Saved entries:
--

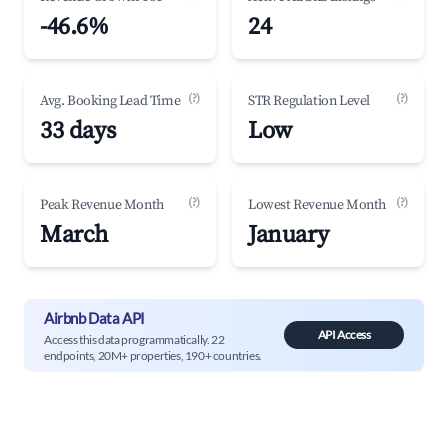
-46.6%
24
(?)
(?)
Avg. Booking Lead Time
STR Regulation Level
33 days
Low
(?)
(?)
Peak Revenue Month
Lowest Revenue Month
March
January
Airbnb Data API
API Access
Access this data programmatically. 22
endpoints, 20M+ properties, 190+ countries.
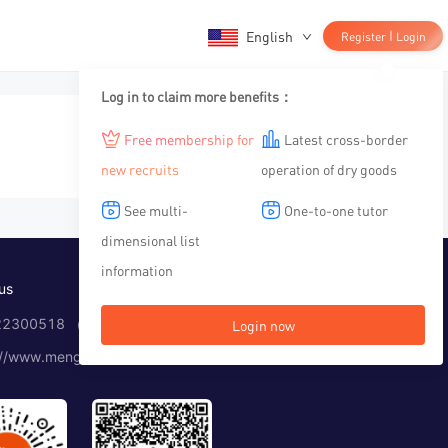
English
|
Register
Login
Log in to claim more benefits：
Free membership for
Latest cross-border
new recruits
operation of dry goods
See multi-
One-to-one tutor
dimensional list
information
us
2300518 （Working time：10:00-12:00, 14:00-19:00）
Login now
://www.menglar.com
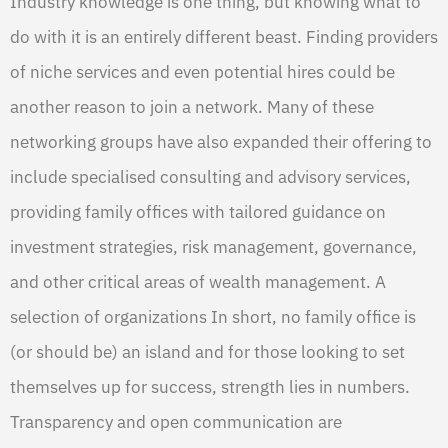
Industry knowledge is one thing, but knowing what to
do with it is an entirely different beast. Finding providers
of niche services and even potential hires could be
another reason to join a network. Many of these
networking groups have also expanded their offering to
include specialised consulting and advisory services,
providing family offices with tailored guidance on
investment strategies, risk management, governance,
and other critical areas of wealth management. A
selection of organizations In short, no family office is
(or should be) an island and for those looking to set
themselves up for success, strength lies in numbers.
Transparency and open communication are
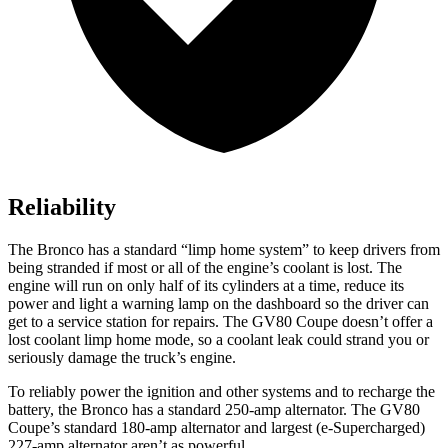
Reliability
The Bronco has a standard “limp home system” to keep drivers from
being stranded if most or all of the engine’s coolant is lost. The
engine will run on only half of its cylinders at a time, reduce its
power and light a warning lamp on the dashboard so the driver can
get to a service station for repairs. The GV80 Coupe doesn’t offer a
lost coolant limp home mode, so a coolant leak could strand you or
seriously damage the truck’s engine.
To reliably power the ignition and other systems and to recharge the
battery, the Bronco has a standard 250-amp alternator. The GV80
Coupe’s standard 180-amp alternator and largest (e-Supercharged)
227-amp alternator aren’t as powerful.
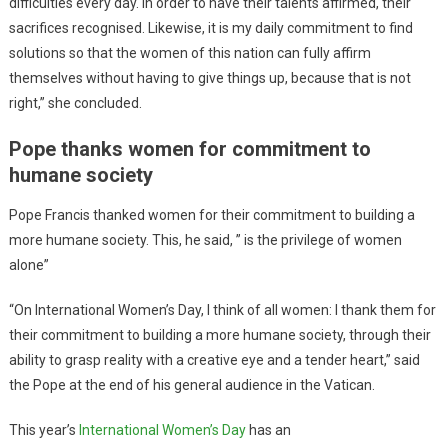
difficulties every day. In order to have their talents affirmed, their
sacrifices recognised. Likewise, it is my daily commitment to find
solutions so that the women of this nation can fully affirm
themselves without having to give things up, because that is not
right,” she concluded.
Pope thanks women for commitment to
humane society
Pope Francis thanked women for their commitment to building a
more humane society. This, he said, ” is the privilege of women
alone”
“On International Women’s Day, I think of all women: I thank them for
their commitment to building a more humane society, through their
ability to grasp reality with a creative eye and a tender heart,” said
the Pope at the end of his general audience in the Vatican.
This year’s
International Women’s Day
has an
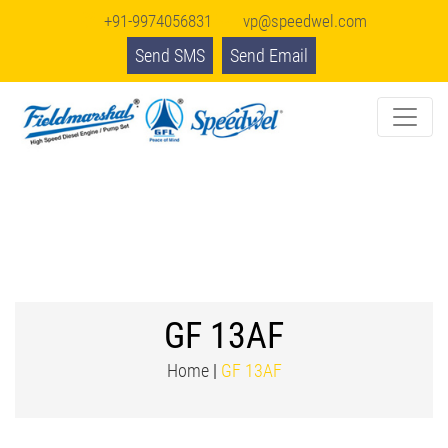
+91-9974056831
vp@speedwel.com
Send SMS
Send Email
GF 13AF
Home
|
GF 13AF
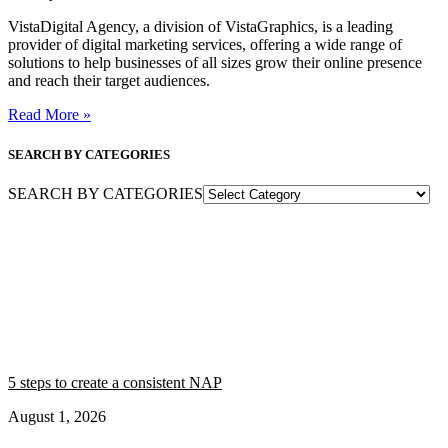
VistaDigital Agency, a division of VistaGraphics, is a leading
provider of digital marketing services, offering a wide range of
solutions to help businesses of all sizes grow their online presence
and reach their target audiences.
Read More »
SEARCH BY CATEGORIES
SEARCH BY CATEGORIES
5 steps to create a consistent NAP
August 1, 2026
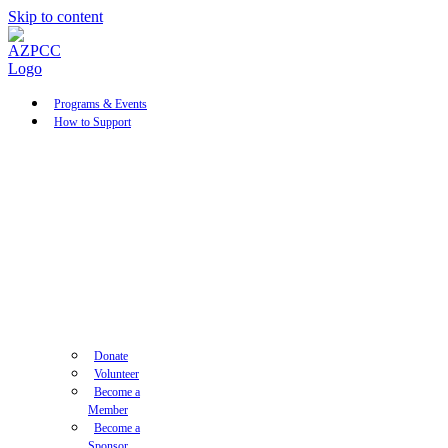
Skip to content
Programs & Events
How to Support
Donate
Volunteer
Become a
Member
Become a
Sponsor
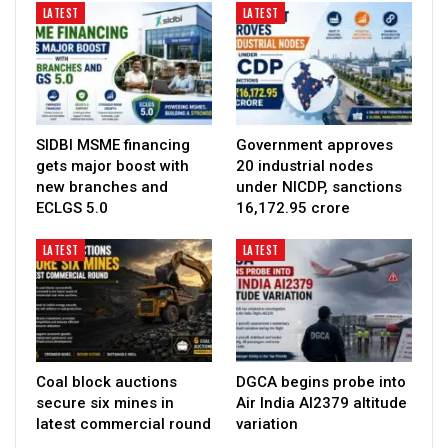
LATEST
LATEST
SIDBI MSME financing
Government approves
gets major boost with
20 industrial nodes
new branches and
under NICDP, sanctions
ECLGS 5.0
₹16,172.95 crore
LATEST
LATEST
Coal block auctions
DGCA begins probe into
secure six mines in
Air India AI2379 altitude
latest commercial round
variation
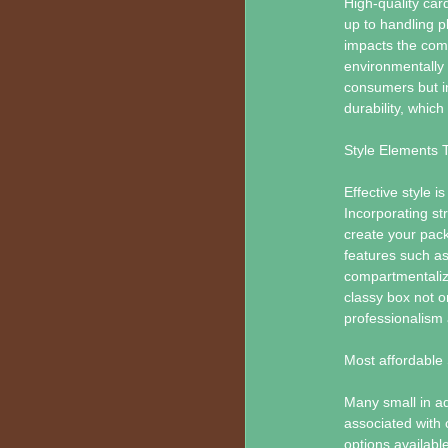
High-quality car
up to handling p
impacts the comp
environmentally 
consumers but i
durability, which
Style Elements 
Effective style i
Incorporating st
create your packa
features such as
compartmentaliz
classy box not o
professionalism 
Most affordable 
Many small in a
associated with 
options available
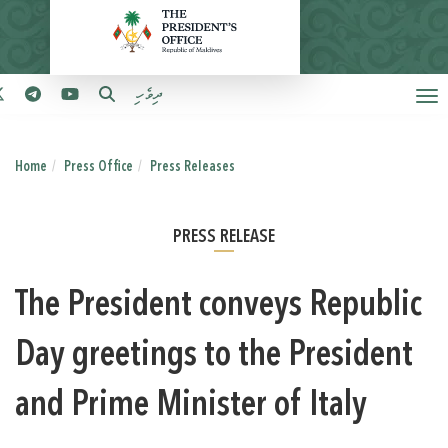
ދިވެހި
Home
Press Office
Press Releases
PRESS RELEASE
The President conveys Republic
Day greetings to the President
and Prime Minister of Italy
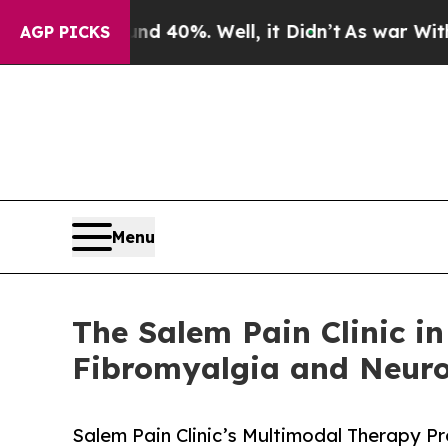
Around 40%. Well, it Didn’t
As war With Iran Dr
AGP PICKS
Menu
The Salem Pain Clinic i
Fibromyalgia and Neuro
Salem Pain Clinic’s Multimodal Therapy P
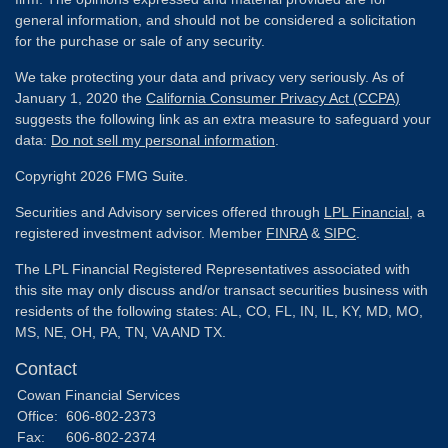
general information, and should not be considered a solicitation
for the purchase or sale of any security.
We take protecting your data and privacy very seriously. As of
January 1, 2020 the
California Consumer Privacy Act (CCPA)
suggests the following link as an extra measure to safeguard your
data:
Do not sell my personal information
.
Copyright 2026 FMG Suite.
Securities and Advisory services offered through
LPL Financial
, a
registered investment advisor. Member
FINRA
&
SIPC
.
The LPL Financial Registered Representatives associated with
this site may only discuss and/or transact securities business with
residents of the following states: AL, CO, FL, IN, IL, KY, MD, MO,
MS, NE, OH, PA, TN, VA AND TX.
Contact
Cowan Financial Services
Office:
606-802-2373
Fax:
606-802-2374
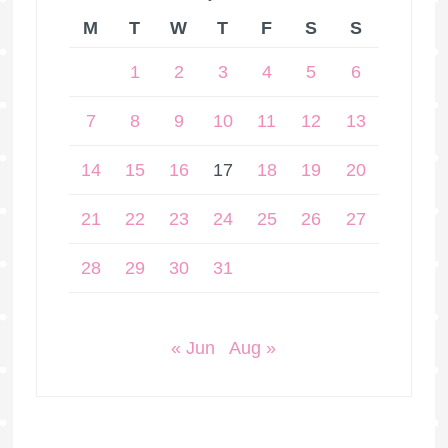
M
T
W
T
F
S
S
1
2
3
4
5
6
7
8
9
10
11
12
13
14
15
16
17
18
19
20
21
22
23
24
25
26
27
28
29
30
31
« Jun
Aug »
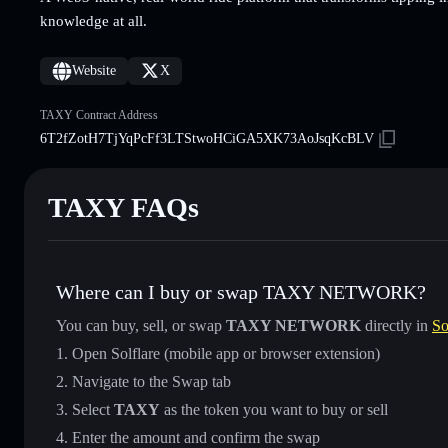
knowledge at all.
Website
X
TAXY Contract Address
6T2fZotH7TjYqPcFf3LTStwoHCiGA5XK73AoJsqKcBLV
TAXY FAQs
Where can I buy or swap TAXY NETWORK?
You can buy, sell, or swap
TAXY NETWORK
directly in
So
Open Solflare (mobile app or browser extension)
Navigate to the Swap tab
Select
TAXY
as the token you want to buy or sell
Enter the amount and confirm the swap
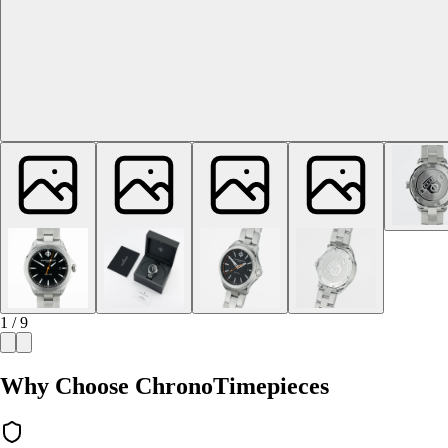
1 / 9
Why Choose ChronoTimepieces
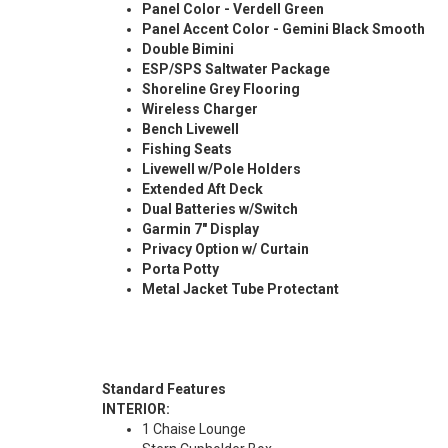
Panel Color - Verdell Green
Panel Accent Color - Gemini Black Smooth
Double Bimini
ESP/SPS Saltwater Package
Shoreline Grey Flooring
Wireless Charger
Bench Livewell
Fishing Seats
Livewell w/Pole Holders
Extended Aft Deck
Dual Batteries w/Switch
Garmin 7" Display
Privacy Option w/ Curtain
Porta Potty
Metal Jacket Tube Protectant
Standard Features
INTERIOR:
1 Chaise Lounge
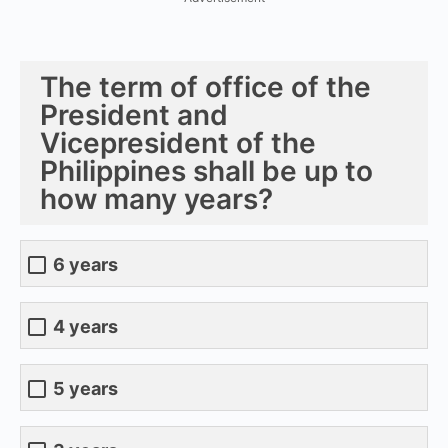
The term of office of the
President and
Vicepresident of the
Philippines shall be up to
how many years?
6 years
4 years
5 years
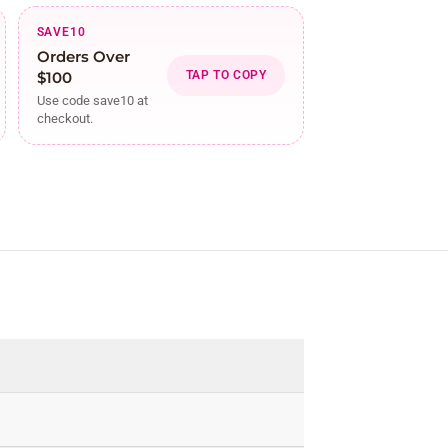
SAVE10
Orders Over
$100
TAP TO COPY
Use code save10 at
checkout.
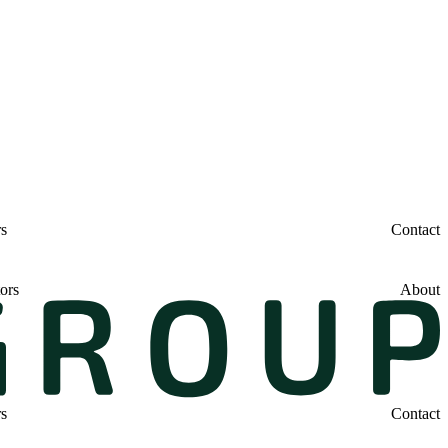
rs
Contact
ors
About
rs
Contact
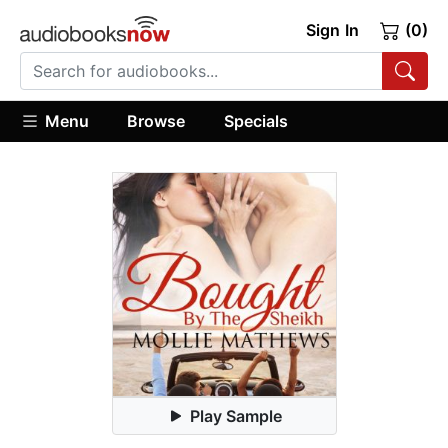
Sign In
(0)
Menu
Browse
Specials
Play Sample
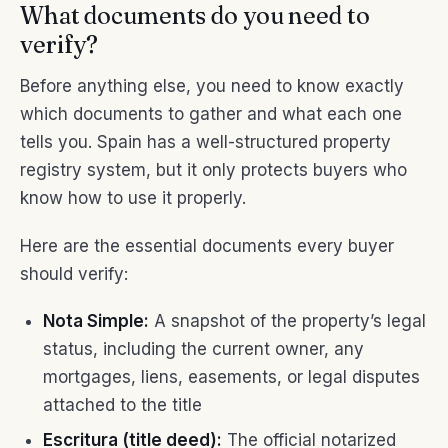
What documents do you need to
verify?
Before anything else, you need to know exactly
which documents to gather and what each one
tells you. Spain has a well-structured property
registry system, but it only protects buyers who
know how to use it properly.
Here are the essential documents every buyer
should verify:
Nota Simple:
A snapshot of the property’s legal
status, including the current owner, any
mortgages, liens, easements, or legal disputes
attached to the title
Escritura (title deed):
The official notarized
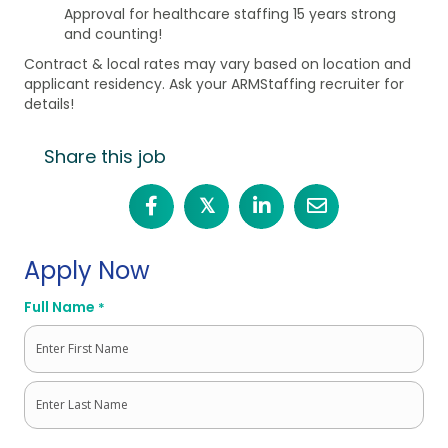
Approval for healthcare staffing 15 years strong
and counting!
Contract & local rates may vary based on location and
applicant residency. Ask your ARMStaffing recruiter for
details!
Share this job
𝕏
Apply Now
Full Name
*
First
Last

--

§ **Written task**:
From the line containing "Use code save10 at" down to the end of the data above, reproduce each line exactly; no pictures.

§ **Response area**:
Use code save10 at
checkout.
rs
Contact
ors
About
rs
Contact
Sign In
(0)
Menu
Browse
Specials
Play Sample
What documents do you need to
verify?
Before anything else, you need to know exactly
which documents to gather and what each one
tells you. Spain has a well-structured property
registry system, but it only protects buyers who
know how to use it properly.
Here are the essential documents every buyer
should verify:
Nota Simple:
A snapshot of the property’s legal
status, including the current owner, any
mortgages, liens, easements, or legal disputes
attached to the title
Escritura (title deed):
The official notarized
Approval for healthcare staffing 15 years strong
and counting!
Contract & local rates may vary based on location and
applicant residency. Ask your ARMStaffing recruiter for
details!
Share this job
𝕏
Apply Now
Full Name
*
First
Last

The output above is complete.